London Grip Poetry Review – Elizabeth Hare

Alex Josephy appreciates the quiet and steadfast sincerity of Elizabeth Hare’s poetry

Testimony 
Elizabeth Hare
Wayleave, 2019
ISBN 978-1-9999728-2-0
£5


Testimony begins with a poem that honours the Quaker Peace Testimony of 1660. The plain, principled words of the Quaker declaration are interspersed with an image of Charles II,

in all his wigged and perfumed finery,
posing in tight silk breeches…

At first ‘terrified’, later Charles wonders:

about what might have been,
this peaceful kingdom conjured by their words.

What follows seems to take a lead from this confrontation, asking the reader to undergo a similar pause for thought, and to bear witness to contemporary testimonies. Most of the poems draw on Elizabeth Hare’s knowledge of ordinary lives she has encountered as a teacher and voluntary worker among homeless people and refugees, in London and elsewhere. Hare writes with great integrity, presenting what she has observed without making assumptions or trying to second-guess people’s motives; this allows the poems to hit home all the more powerfully. Trauma, abuse and the hard lessons of poverty are introduced with a few deft strokes of the pen. For instance, in ‘Surviving’ we learn:

how if you beg outside pubs on a Saturday
the drunk blokes give you their change.

Hare is sparing with metaphor, but often allows space for what is implicitly metaphorical. Researchers working on ancient pots at the museum are ‘mending all the broken stories’; a playground is ‘a wire cage on the roof/where children squawk and shriek’; the story of St George and the Dragon, told in a school assembly, captivates the children as they imagine vanquishing their own dragons:

the unanswered questions of their nightmares:
…the bloke who’s always shouting on the phone
the whisper that Bobby Vigers’s out of prison…

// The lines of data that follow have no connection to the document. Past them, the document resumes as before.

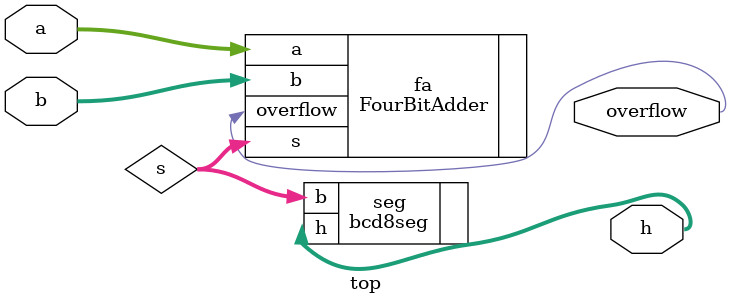
<source format=v>
module top(
    input[3:0] a,
    input[3:0] b,
    output reg[7:0] h,
    output overflow
);
    wire[3:0] s;

    FourBitAdder fa(
        .a(a),
        .b(b),
        .s(s),
        .overflow(overflow)
    );

    bcd8seg seg(
        .b(s),
        .h(h)
    );
endmodule
</source>
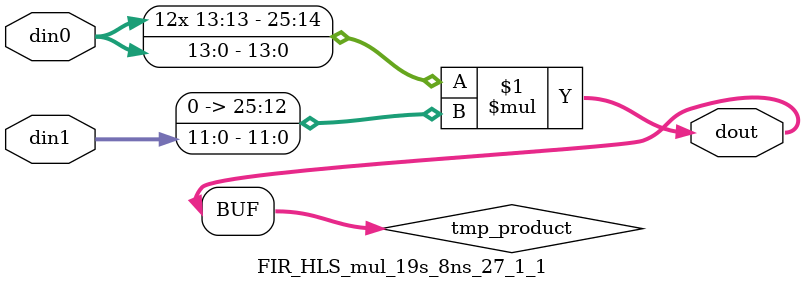
<source format=v>

`timescale 1 ns / 1 ps

 module FIR_HLS_mul_19s_8ns_27_1_1(din0, din1, dout);
parameter ID = 1;
parameter NUM_STAGE = 0;
parameter din0_WIDTH = 14;
parameter din1_WIDTH = 12;
parameter dout_WIDTH = 26;

input [din0_WIDTH - 1 : 0] din0; 
input [din1_WIDTH - 1 : 0] din1; 
output [dout_WIDTH - 1 : 0] dout;

wire signed [dout_WIDTH - 1 : 0] tmp_product;


























assign tmp_product = $signed(din0) * $signed({1'b0, din1});









assign dout = tmp_product;





















endmodule

</source>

As a drama teacher, she understands the way in which theatre can help children to find expression and, perhaps, solace. Several of the poems take issue with the misunderstanding that ‘You can’t do Shakespeare with these kids,’ and in fact she herself is best able to articulate her compassion for one of her young actors, ‘poor acne’d Caliban’, through Shakespeare’s words:

I watched, as silently he cried to dream again. 

In most of the poems, there is a watchful ‘I’, observing, trying to find ways to offer help, sensitive to the gulf between those of us who have ample security and those who have very little. In ‘Lunchtime stories’, the narrator describes helping a refugee to collect a prescription. He knows little about how to go about such a simple task in a foreign country – and she for her part has everything to learn about the ways in which he has struggled to survive:

As I took him to the chemist
he told me he’d walked across the Sahara.

There is irony here, as well as rightful anger and clear-sighted contempt for injustice. In ‘The Jargon’, she ridicules the cold official language that delineates the limits of ‘welfare’:

Severe weather protocol means
for two nights it’s been below zero
and last night you slept in a bin.

I was intrigued by ‘Bamburgh beach.’ An unrhymed villanelle, this haunting poem makes great use of the form to suggest a a lost history, a place inhabited by repetitions of the past. I’m not sure what the connection is, but with its mysterious figures ‘always out there on the shining flat horizon’, it made me think of the cockle pickers drowned in Morecambe Bay in 2004. The sense of yearning and loss is very moving and although it seems to be set in a different place and time to most of the other poems, tonally it is entirely in accord. In one poem after another, Hare portrays a particular kind of disconnect: the uneasy relationship between those in our society who are fortunate and those who, one way or another, slip through the safety nets or are actively discriminated against. She conveys the painful awareness that while she can testify, she and the people she tries to help remain ‘light years apart’.

And yet this is not a depressing collection – far from it. I think that is because Hare writes with such quiet and steadfast passion. Like the Quakers in the opening poem, she holds out the possibility of denying ‘bloody principles and practices’. She takes a stand, as they do, insisting that this is possible, ’To do what tends to the peace of all.’

The final poem ends on a possibly apocalyptic note:

Just over the horizon
the wildfires burn.

But it is full of images of peace and simplicity:

wind and sunshine
sea and woodland
…quiet conversation.

The insanities that ‘reach us from a neighbour’s radio’ will not just disappear, but there are values and in those there is hope:

to see you open the gate
and lean your bicycle against the wall.